The Rottenrow is a street in the Townhead district of Glasgow, Scotland. One of the oldest streets in the city, it was heavily redeveloped in the 20th century and is now enveloped by the University of Strathclyde's John Anderson Campus.

History

The Rottenrow is one of eight streets which formed the medieval burgh of Glasgow. It was recorded as le Ratonraw de Glasgw in 1283. The name is a common one in British towns and cities and literally means "rat row" (from Middle English ratton raw), suggesting a tumbledown row of houses infested with rats.

The original premises of the University of Glasgow were situated in the Rottenrow, in a building known as the "Auld Pedagogy".

Townhead was once a densely populated residential area, but in 1962 the Glasgow Corporation earmarked it for redevelopment as part of its policy of slum clearance. The tenements surrounding the Rottenrow were swept away to make room for the new University of Strathclyde, formed in 1964 from the Royal College of Science and Technology, and their inhabitants were moved into high rises.
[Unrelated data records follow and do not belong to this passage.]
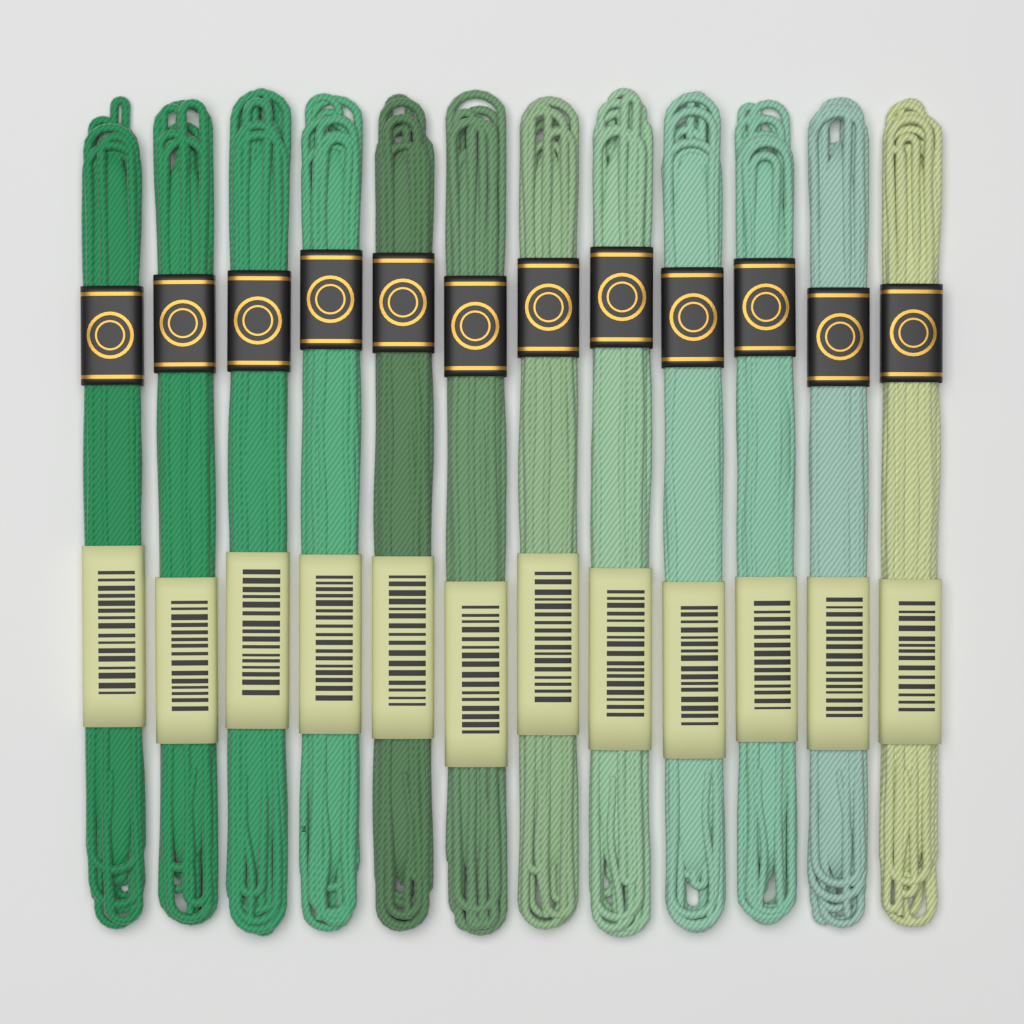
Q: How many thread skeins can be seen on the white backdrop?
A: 12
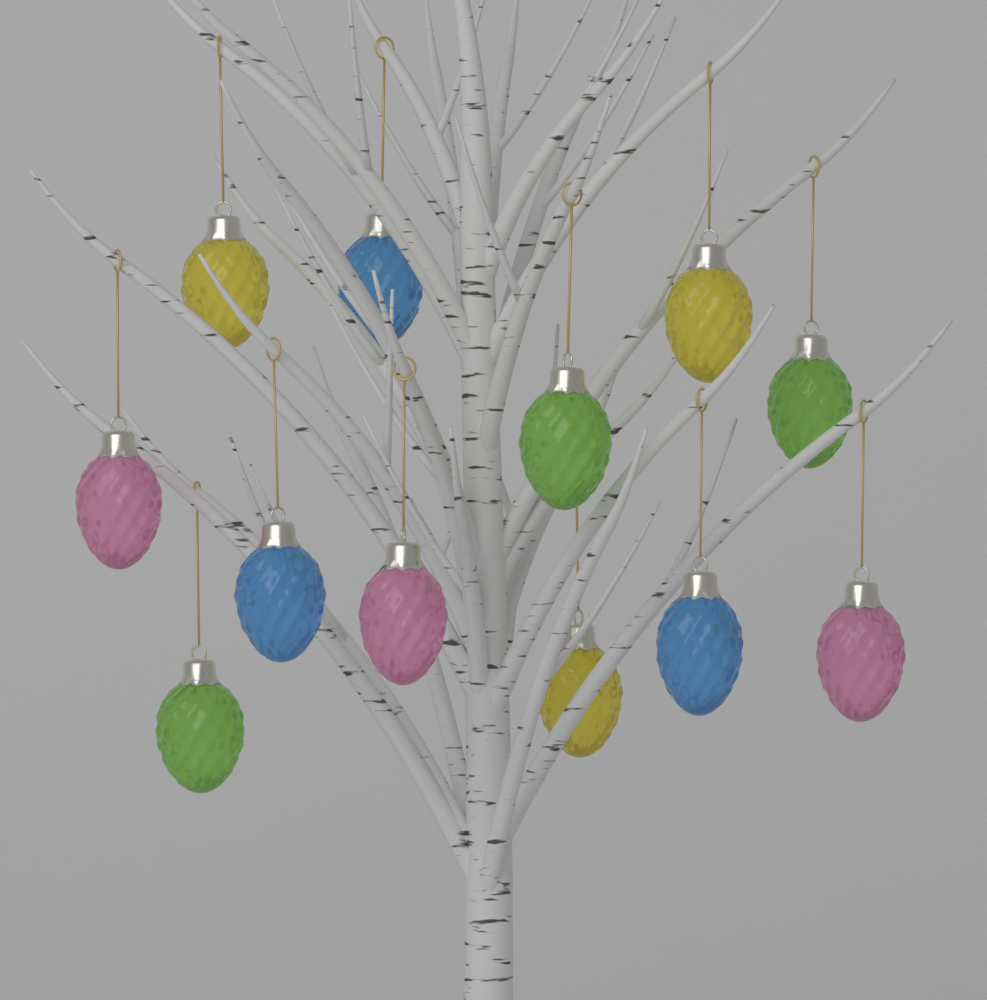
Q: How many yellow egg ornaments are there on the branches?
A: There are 3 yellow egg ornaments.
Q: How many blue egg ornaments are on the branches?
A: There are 3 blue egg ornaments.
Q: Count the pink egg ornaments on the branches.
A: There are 3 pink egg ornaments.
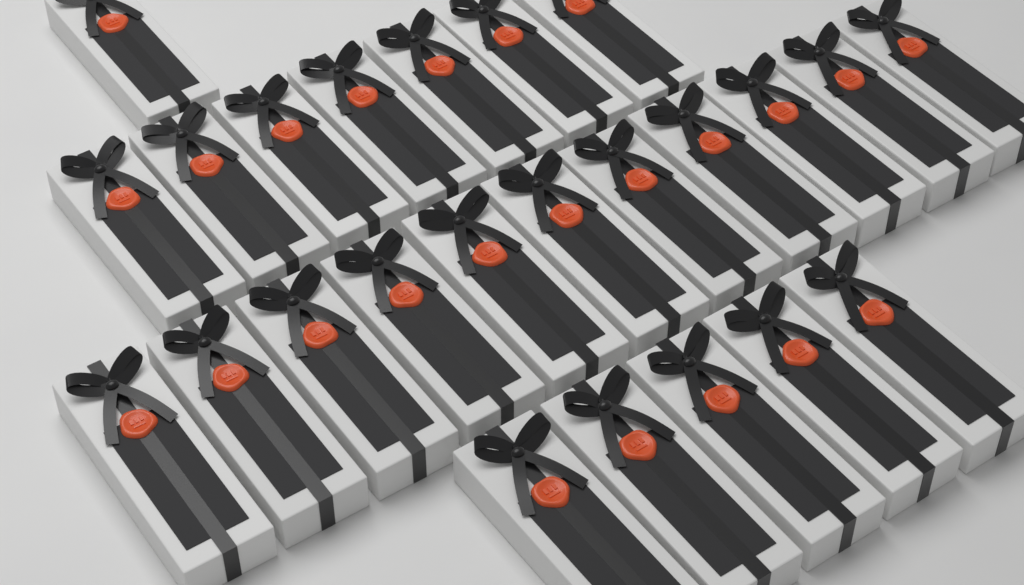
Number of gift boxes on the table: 24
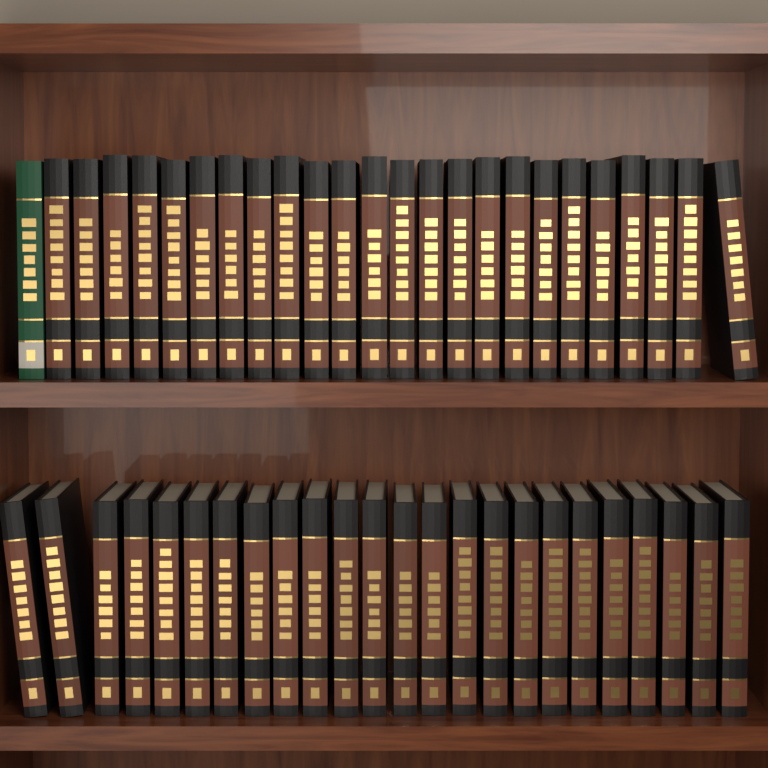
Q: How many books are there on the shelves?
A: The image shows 49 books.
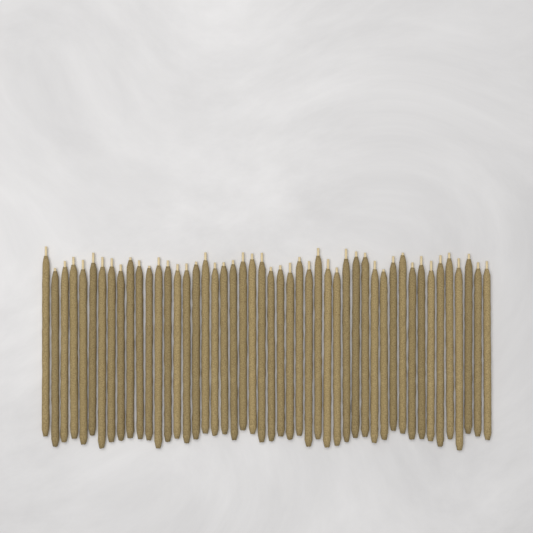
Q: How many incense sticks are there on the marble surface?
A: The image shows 48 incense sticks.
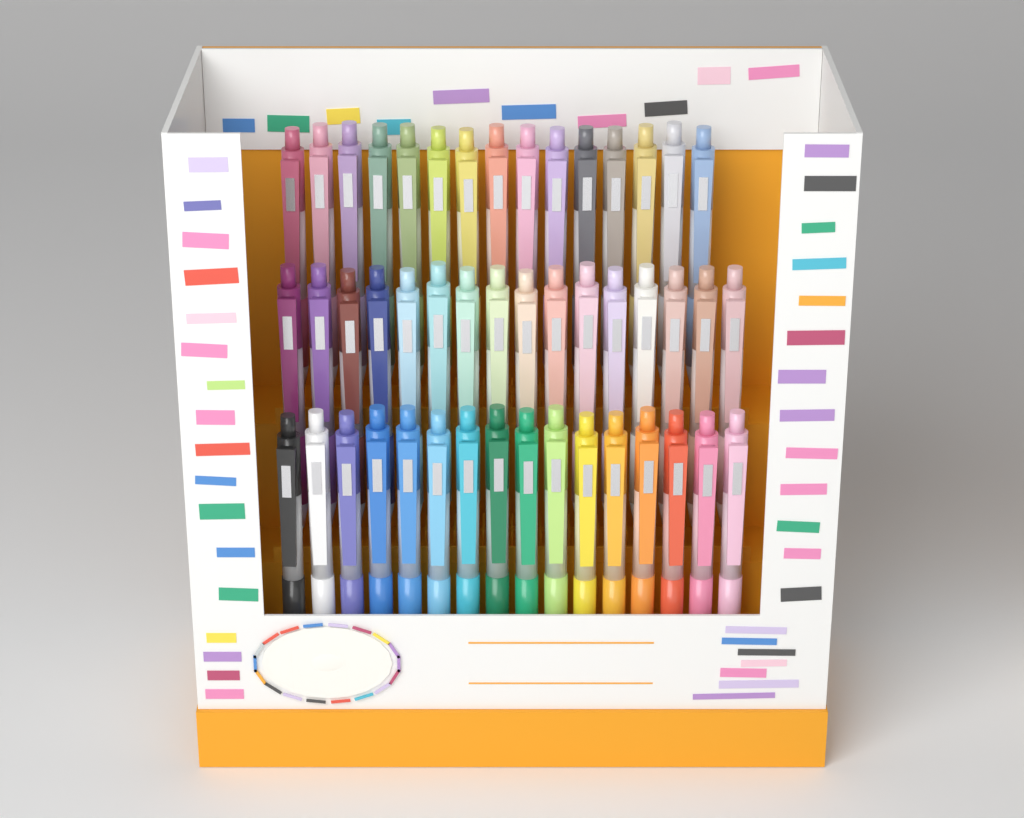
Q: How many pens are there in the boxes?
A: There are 47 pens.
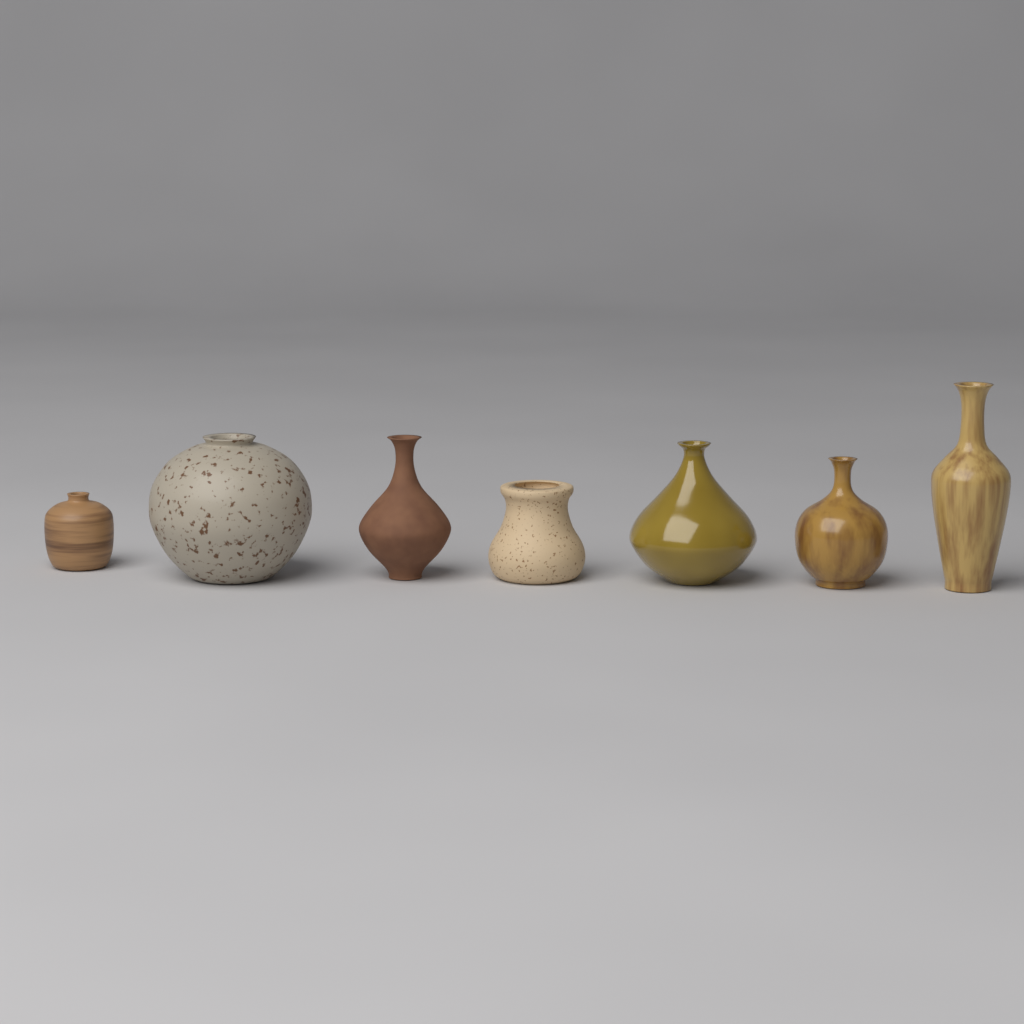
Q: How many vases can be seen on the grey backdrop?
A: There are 7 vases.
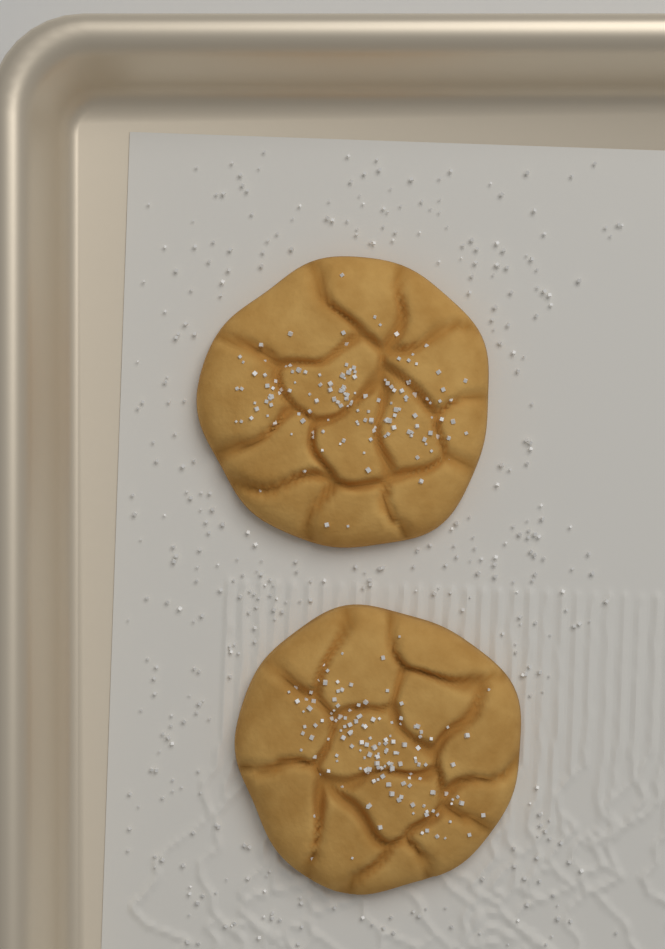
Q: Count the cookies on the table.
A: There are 2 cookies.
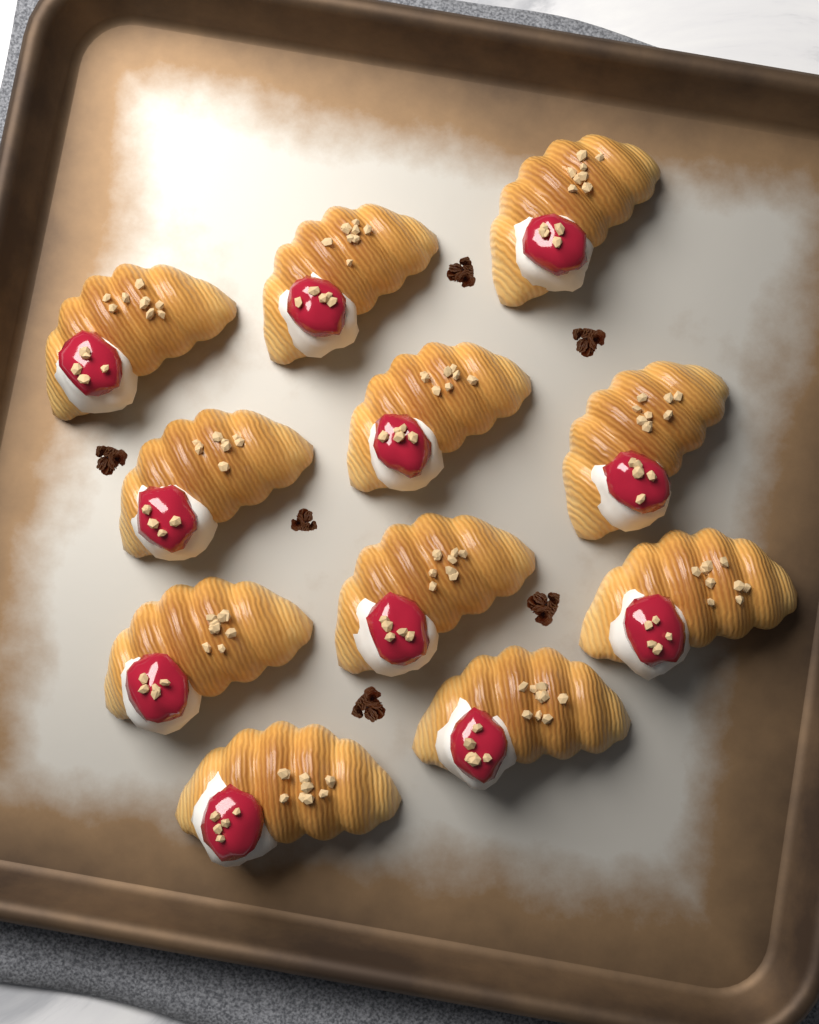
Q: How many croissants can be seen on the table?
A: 11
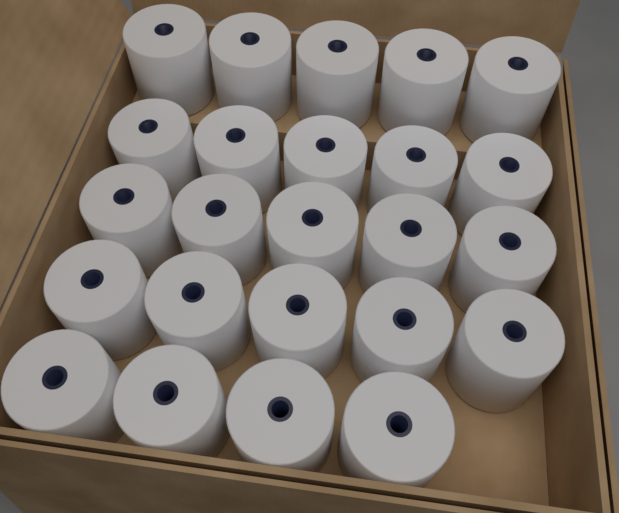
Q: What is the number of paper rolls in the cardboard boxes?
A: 24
The Rottenrow is perhaps best known as the site of the Royal Maternity Hospital, the birthplace of generations of Glaswegians. Opened in 1860 to replace an older maternity hospital in St Andrew's Square, it continued to function until 2001, when it was superseded by the Princess Royal building at the Glasgow Royal Infirmary. The University of Strathclyde subsequently purchased and demolished the hospital, turning it into a park, Rottenrow Gardens. A few parts of the building (namely, the entrance on the Rottenrow and the arch on North Portland Street) were spared destruction so that they could be incorporated into the design. The park's heritage is also recalled by a giant metal nappy pin, created by sculptor George Wyllie.